O Mossad sabia do paradeiro do líder no Líbano há anos e acompanhava de perto seus movimentos, segundo as autoridades. No entanto, os israelenses mantiveram o fogo, certos de que um assassinato levaria a uma guerra total com o grupo de milícias e, talvez, também com o Irã. Diplomatas americanos vinham pressionando Nasrallah a concordar com um cessar-fogo separado com Israel, sem vínculos com os combates em Gaza, esperando um acordo que pudesse levar à retirada dos combatentes do Hezbollah das bases do sul do Líbano que ameaçavam os cidadãos israelenses nas comunidades próximas à fronteira.
Autoridades israelenses de alto escalão disseram ter manifestado apoio à proposta de cessar-fogo, mas Nasrallah negou seu consentimento, insistindo primeiro em um cessar-fogo em Gaza, segundo autoridades dos EUA e do Oriente Médio. Algumas autoridades políticas e militares de alto escalão em Israel permaneceram muito inseguras quanto a atacar Nasrallah, temendo as consequências na região.
Em 17 de setembro, enquanto o debate nos mais altos círculos de segurança nacional de Israel sobre a possibilidade de atacar o líder do Hezbollah continuava, milhares de pagers da marca Apollo tocaram ou vibraram ao mesmo tempo, em todo o Líbano e na Síria. Uma frase curta em árabe apareceu na tela: “Você recebeu uma mensagem criptografada”, dizia a mensagem.
Os agentes do Hezbollah seguiram obedientemente as instruções para verificar as mensagens codificadas, pressionando dois botões. Nas casas e lojas, nos carros e nas calçadas, as explosões arrancaram mãos e dedos. Menos de um minuto depois, milhares de outros pagers explodiram por comando remoto, independentemente de o usuário ter tocado o aparelho.
No dia seguinte, em 18 de setembro, centenas de walkie-talkies explodiram da mesma forma, matando e mutilando usuários e transeuntes.
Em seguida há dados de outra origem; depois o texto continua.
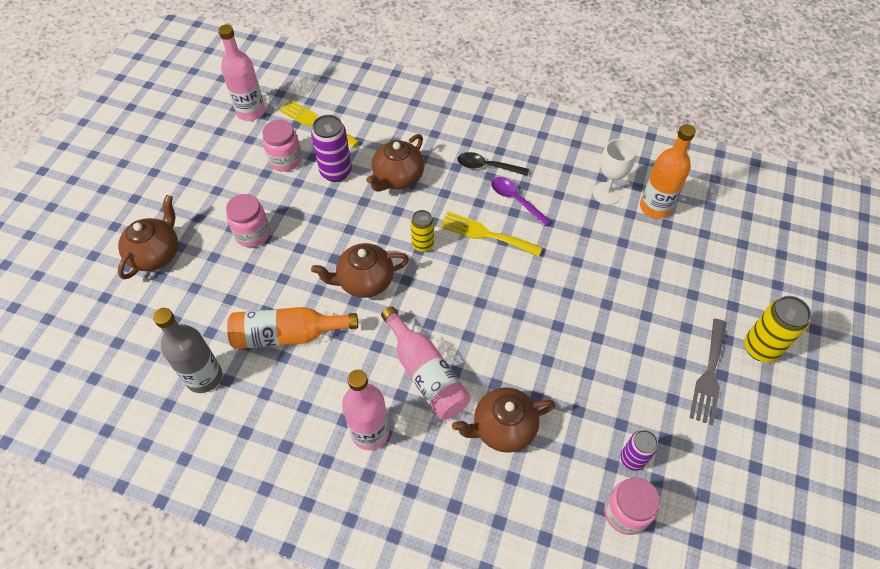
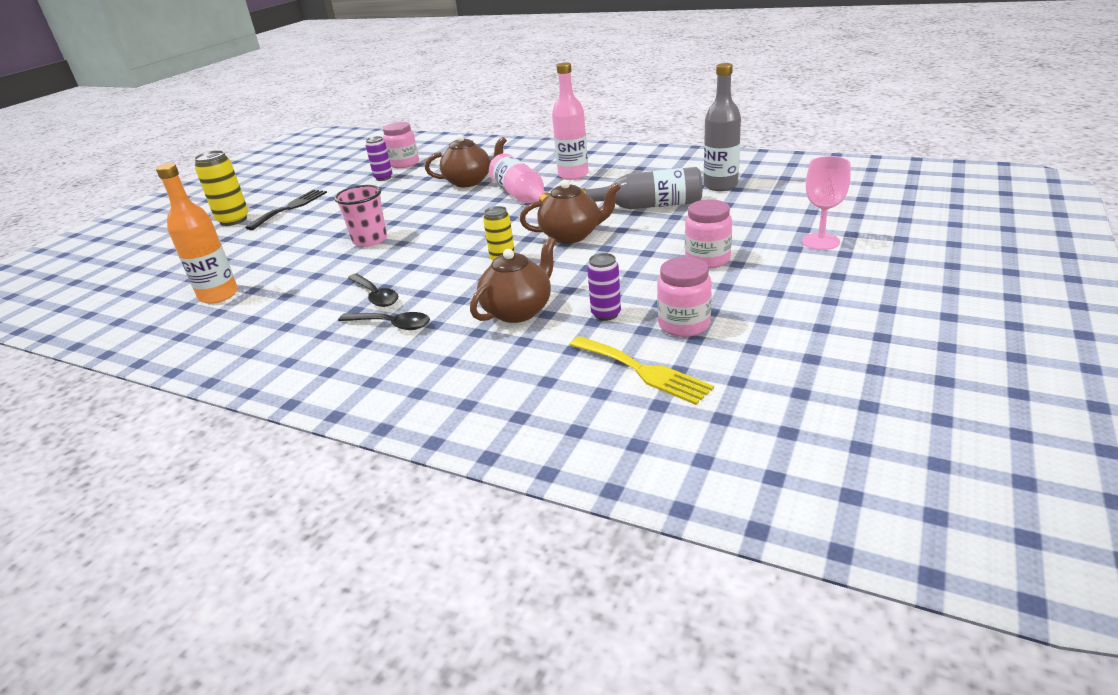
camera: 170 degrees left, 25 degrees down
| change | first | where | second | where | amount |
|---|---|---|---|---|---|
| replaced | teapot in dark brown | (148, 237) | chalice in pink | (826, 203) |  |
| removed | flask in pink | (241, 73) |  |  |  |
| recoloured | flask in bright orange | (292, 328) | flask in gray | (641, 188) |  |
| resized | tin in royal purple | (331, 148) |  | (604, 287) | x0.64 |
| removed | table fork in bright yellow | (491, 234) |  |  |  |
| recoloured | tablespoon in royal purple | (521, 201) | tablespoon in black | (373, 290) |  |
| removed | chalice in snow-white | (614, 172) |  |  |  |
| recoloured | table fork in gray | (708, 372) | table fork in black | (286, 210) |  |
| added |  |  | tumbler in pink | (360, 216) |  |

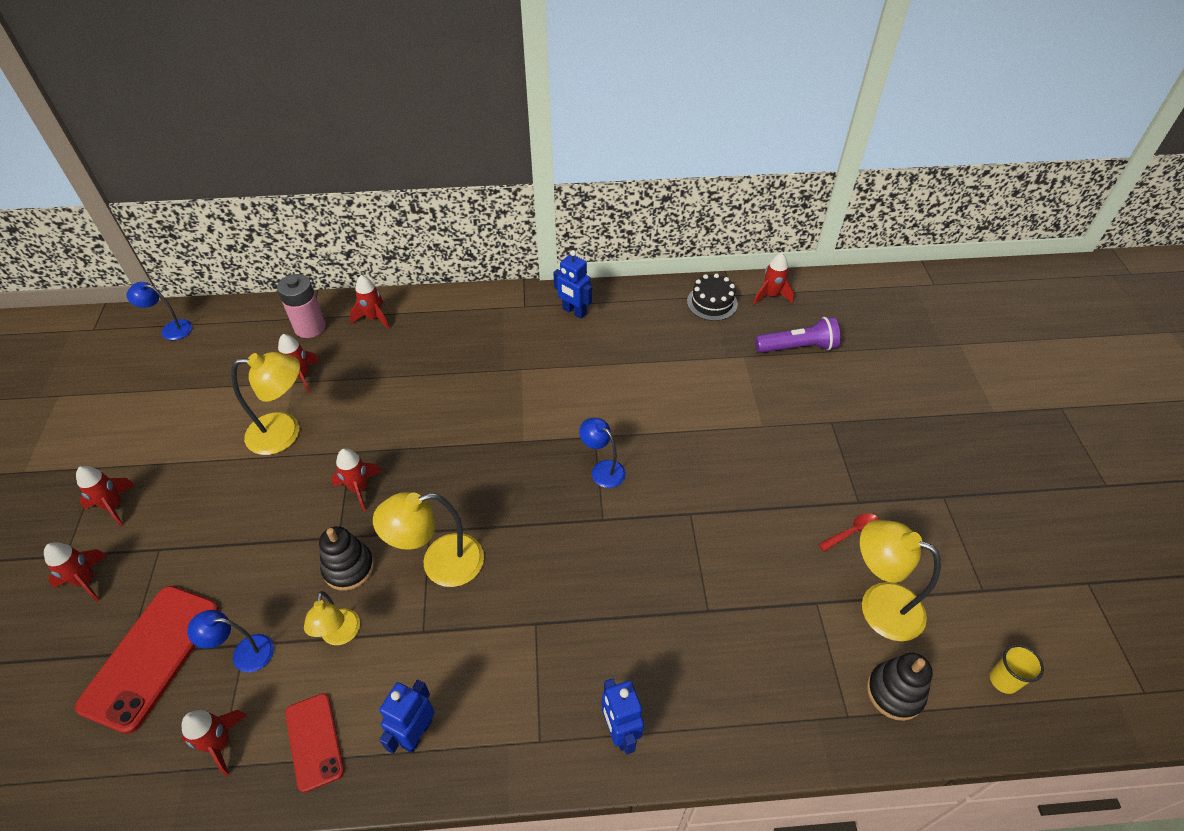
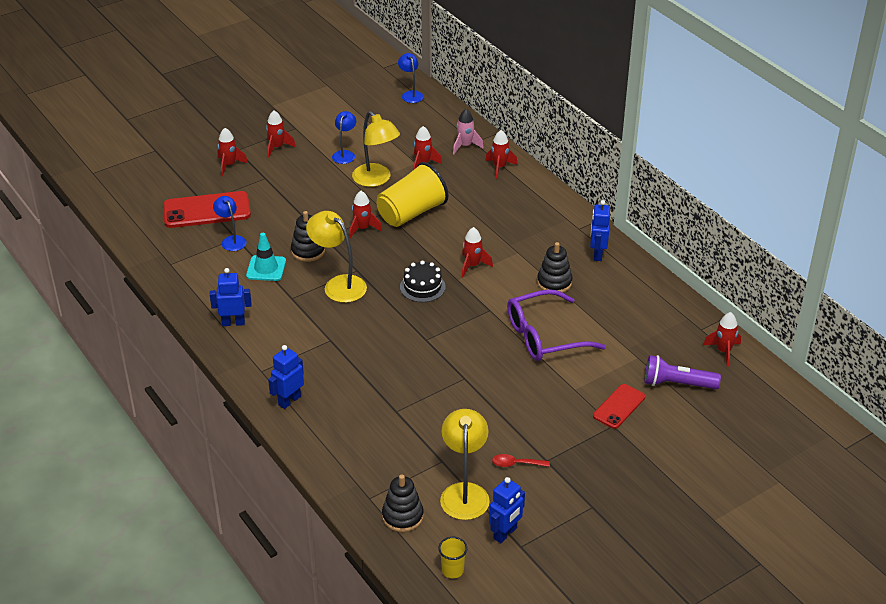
camera: 60 degrees right, 10 degrees down
| change | first | where | second | where | amount |
|---|---|---|---|---|---|
| moved | rocket in scarlet | (214, 743) |  | (477, 252) |  |
| replaced | AA battery in pink | (301, 306) | rocket in pink | (468, 131) |  |
| moved | phone in scarlet | (314, 743) |  | (619, 406) |  |
| replaced | lamp in bright yellow | (332, 618) | road cone in turquoise | (266, 257) |  |
| moved | lamp in blue | (602, 453) |  | (344, 137) |  |
| moved | cake in black | (712, 297) |  | (423, 281) |  |
| turned | torch in royal purple | (797, 335) |  | (682, 372) | 135 degrees clockwise |
| turned | tablespoon in scarlet | (848, 532) |  | (521, 460) | 150 degrees clockwise |
| added |  |  | tumbler in bright yellow | (413, 194) |  |
| added |  |  | toy robot in blue | (507, 510) |  |
| added |  |  | spectacles in royal purple | (556, 325) |  |
| added |  |  | stacking toy in black | (554, 267) |  |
Esse foi o primeiro de uma série de golpes direcionados ao coração de um dos inimigos mais ferrenhos de Israel. Enquanto o Hezbollah se retraía, Israel atacou novamente, atingindo o quartel-general, os arsenais e os centros de logística do grupo com bombas de 2.000 libras.
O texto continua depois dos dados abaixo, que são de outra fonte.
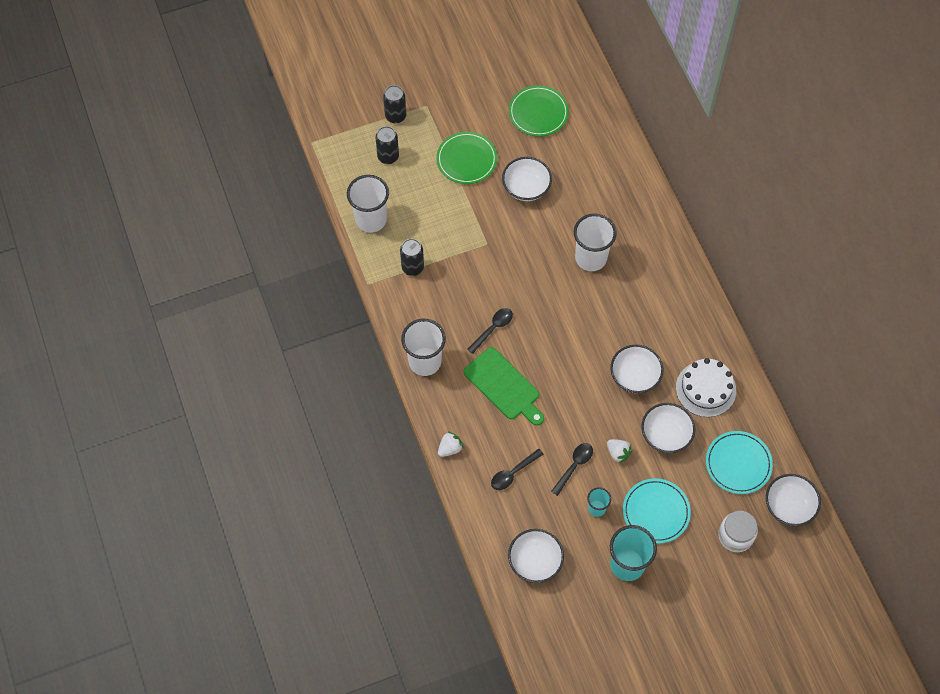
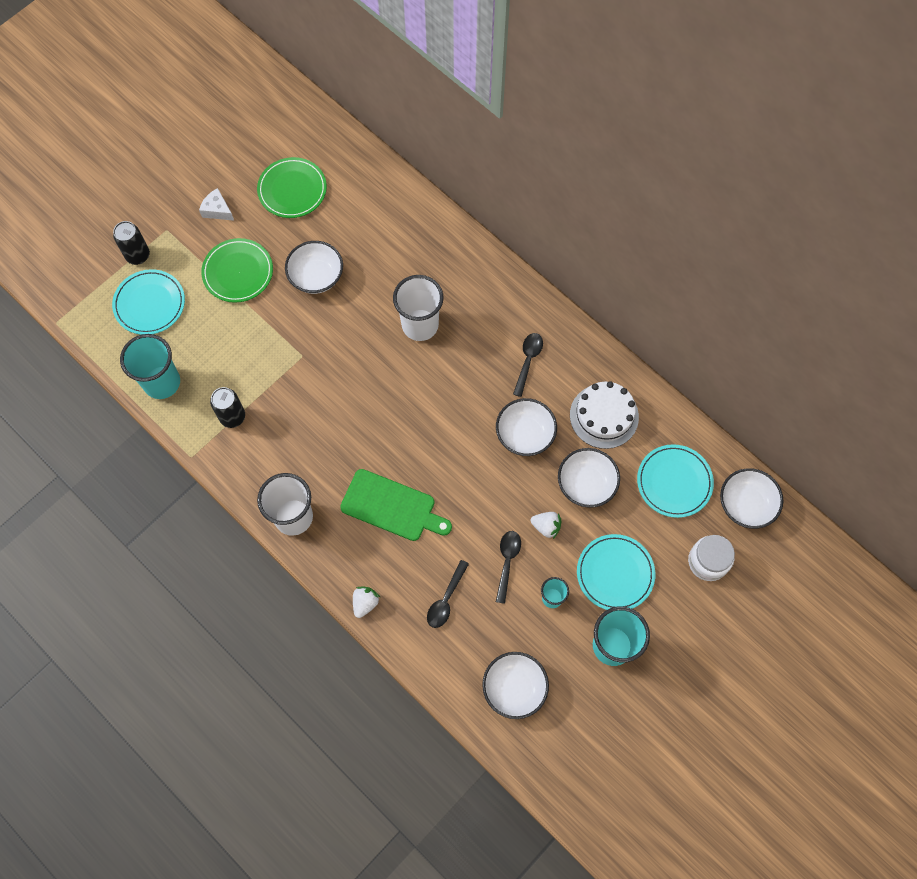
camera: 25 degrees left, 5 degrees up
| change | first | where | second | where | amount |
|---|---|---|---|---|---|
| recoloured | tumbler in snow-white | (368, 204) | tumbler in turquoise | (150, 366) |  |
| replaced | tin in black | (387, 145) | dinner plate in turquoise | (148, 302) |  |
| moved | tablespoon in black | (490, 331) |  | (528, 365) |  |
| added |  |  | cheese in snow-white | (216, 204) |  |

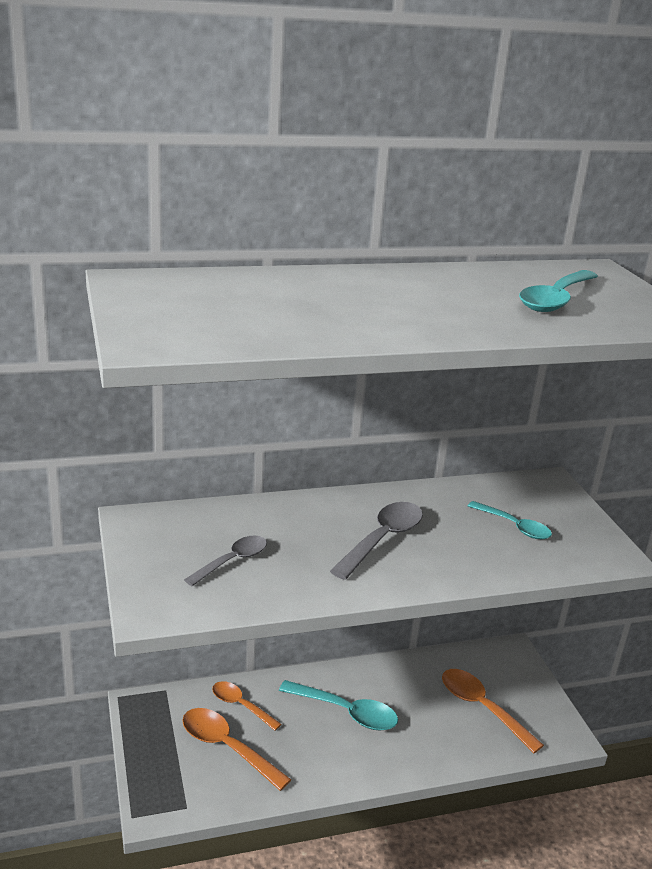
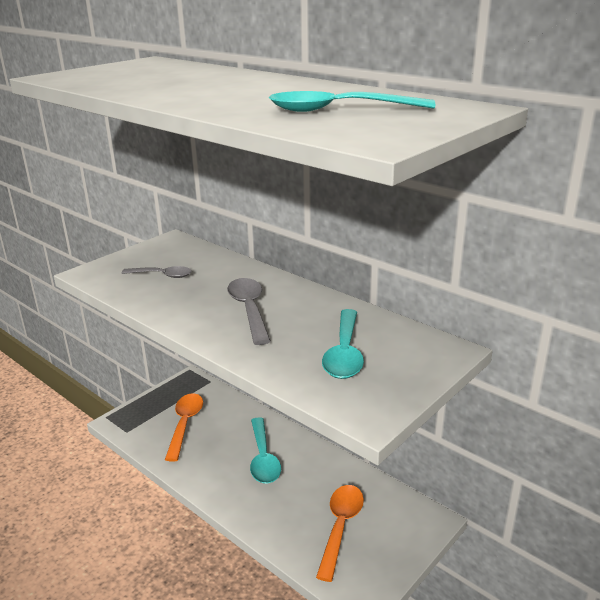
camera: 60 degrees right, 0 degrees up
| change | first | where | second | where | amount |
|---|---|---|---|---|---|
| removed | tablespoon in bright orange | (247, 706) |  |  |  |
| turned | tablespoon in gray | (376, 541) |  | (249, 311) | 105 degrees counterclockwise |
| resized | tablespoon in turquoise | (510, 520) |  | (343, 344) | x1.50 |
A maior série de ataques aéreos ocorreu em 27 de setembro, 10 dias após a explosão dos pagers. O ataque, que teve como alvo um centro de comando profundamente enterrado em Beirute, foi ordenado por Netanyahu enquanto ele viajava para Nova York para um discurso nas Nações Unidas, no qual declarou, dirigindo-se ao Hezbollah: “Basta”.
“Não aceitaremos um exército do terror empoleirado em nossa fronteira norte, capaz de perpetrar outro massacre no estilo de 7 de outubro”, disse Netanyahu no discurso.
No dia seguinte, 28 de setembro, o Hezbollah confirmou o que a maior parte do mundo já sabia: Nasrallah, o líder inflamado do grupo e inimigo declarado de Israel, estava morto.